INSTRUCTIONS FOR THE TASK
Quote the records that follow in full and exactly; leave out the pictures.

STUDY MATERIAL
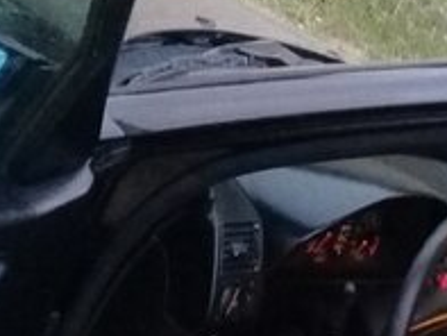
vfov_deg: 13.5
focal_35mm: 104
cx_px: 368
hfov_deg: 18.7
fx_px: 1344
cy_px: 492
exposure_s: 1/17
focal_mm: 3.3
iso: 640
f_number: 2.2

TASK SOLUTION
vfov_deg: 13.5
focal_35mm: 104
cx_px: 368
hfov_deg: 18.7
fx_px: 1344
cy_px: 492
exposure_s: 1/17
focal_mm: 3.3
iso: 640
f_number: 2.2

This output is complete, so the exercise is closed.